MarkLogic Data Hub welcomes new contributors. This document will guide you through the process.

Found an Issue?

If you find a bug in the source code or a mistake in the documentation, you can help us by submitting an issue to our GitHub Issue Tracker. If you'd like to submit a feature enhancement, please first create an issue with your proposed idea so that we can start a discussion about the problem you want to solve and what the best solution would be.

Want a Feature?

You can request a new feature by submitting an issue to our GitHub Issue Tracker. If you would like to implement a new feature then first create a new issue and discuss it with one of our project maintainers.

Developing Data Hub

This section describes how to build and test new features and fixes in Data Hub. This includes changes to the following subprojects in this project:

  • the Data Hub library in ./marklogic-data-hub
  • the Data Hub Gradle plugin in ./ml-data-hub-plugin
  • the web application in ./marklogic-data-hub-central
  • the QuickStart web application in ./web

Prerequisites

You need:

  • MarkLogic Server (see Version Compatibility for the correct version)
  • Java JDK 9, 10 or 11
  • Gradle 6.4 (6.4.x and higher may work, but 6.4 is preferred)

Testing changes to the Data Hub library

The source code for the Data Hub library is in the ./marklogic-data-hub subproject. This project contains hundreds of tests, written in JUnit and also written using marklogic-unit-test. While developing, you'll create/modify/run tests to verify the changes that you're making.

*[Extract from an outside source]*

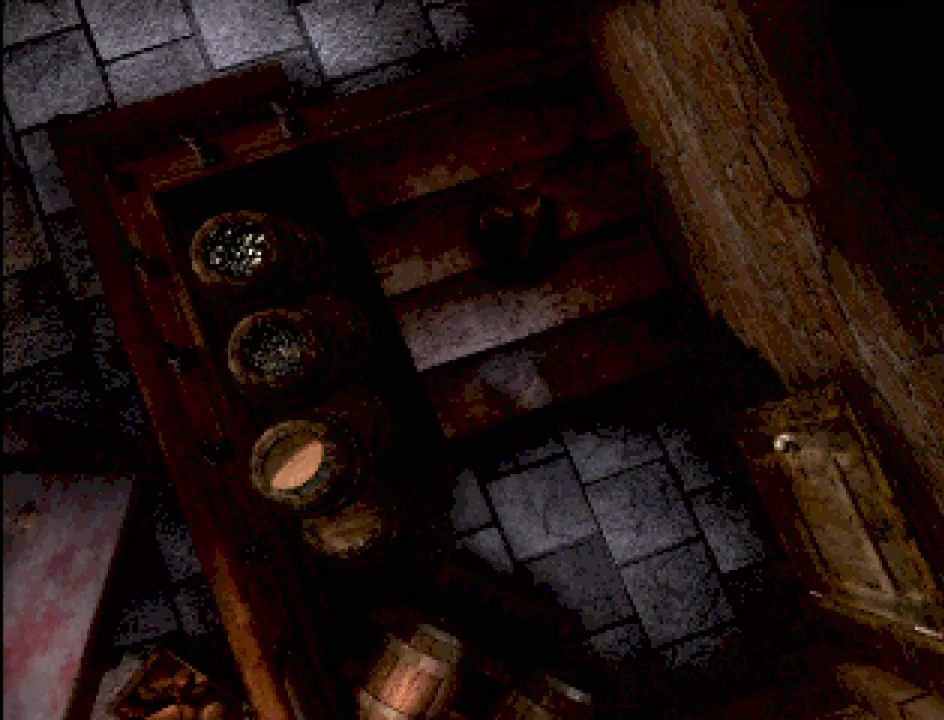
{"buttons": [], "events": []}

To run the tests, you first need to deploy a test instance of Data Hub to MarkLogic. The configuration for this instance is in the ./marklogic-data-hub/gradle.properties; you can override these values in gradle-local.properties. Verify that the values for mlSecurityUsername and mlSecurityPassword are correct, as that user will be used to deploy the test instance of Data Hub. Also, ensure that you do not have a Data Hub instance already deployed to the MarkLogic that you will connect to. Then, run the following Gradle task from the root project:

./gradlew -i bootstrap

After two or three minutes, the bootstrap process will finish, and the test instance of Data Hub will be installed in MarkLogic.

Running tests

At this point, you could run all the tests, but those can take an hour or more to finish. Instead, running the marklogic-unit-test tests is a better way to do a quick sanity check on your deployment:

./gradlew testUnit

After running that, you can also access the marklogic-unit-test GUI test runner at http://localhost:8011/test/default.xqy . This GUI allows you to run individual tests or sets of tests, which "testUnit" does not yet support.

If you'd instead like to run the JUnit tests, you can use the Gradle "--tests" feature to run a subset of tests - e.g.

./gradlew test --tests FlowRunnerTest

Or, if you've loaded this project into an IDE such as Intellij, you can simply use the IDE's capabilities for running one or more tests at once.

Testing changes to Data Hub modules

If you are looking to change Data Hub code that runs in MarkLogic - i.e. the files under ./marklogic-data-hub/src/main/resources/ml-modules - consider running the following Gradle task that will automatically load files into MarkLogic as you change them:

./gradlew -i -PignoreDirty=true mlWatch

The "ignoreDirty" parameters tells the mlWatch task to only load files that are modified once mlWatch starts running.

Testing the Data Hub library in another project

If you wish to make changes to or try out the latest code in the Data Hub Java library (marklogic-data-hub-(version).jar), follow these instructions:

  1. Publish the Data Hub library and Data Hub Gradle plugin to your local Maven repository (defaults to ~/.m2/repository).
./gradlew publishToMavenLocal 
  1. In the build.gradle file for the project that will use the library, add your local Maven repository as a repository if it's not alreaded included:
repositories {
  mavenLocal()
}
  1. Assuming that you're using Gradle's java plugin, add the library as a dependency to your project:
dependencies {
  compile "com.marklogic:marklogic-data-hub:(version)"

The version is defined in gradle.properties in the marklogic-data-hub root project directory. You can override this if desired when publishing to your local Maven repository - e.g.

./gradlew publishToMavenLocal -Pversion=myVersion

Testing changes to the Data Hub Gradle plugin

The source code for the Data Hub library is in the ./ml-data-hub-plugin subproject. While tests exist for these tasks and it's possible to add your own, you may also want to publish a local copy of the Data Hub plugin and test it in another project. To do so, follow the steps below.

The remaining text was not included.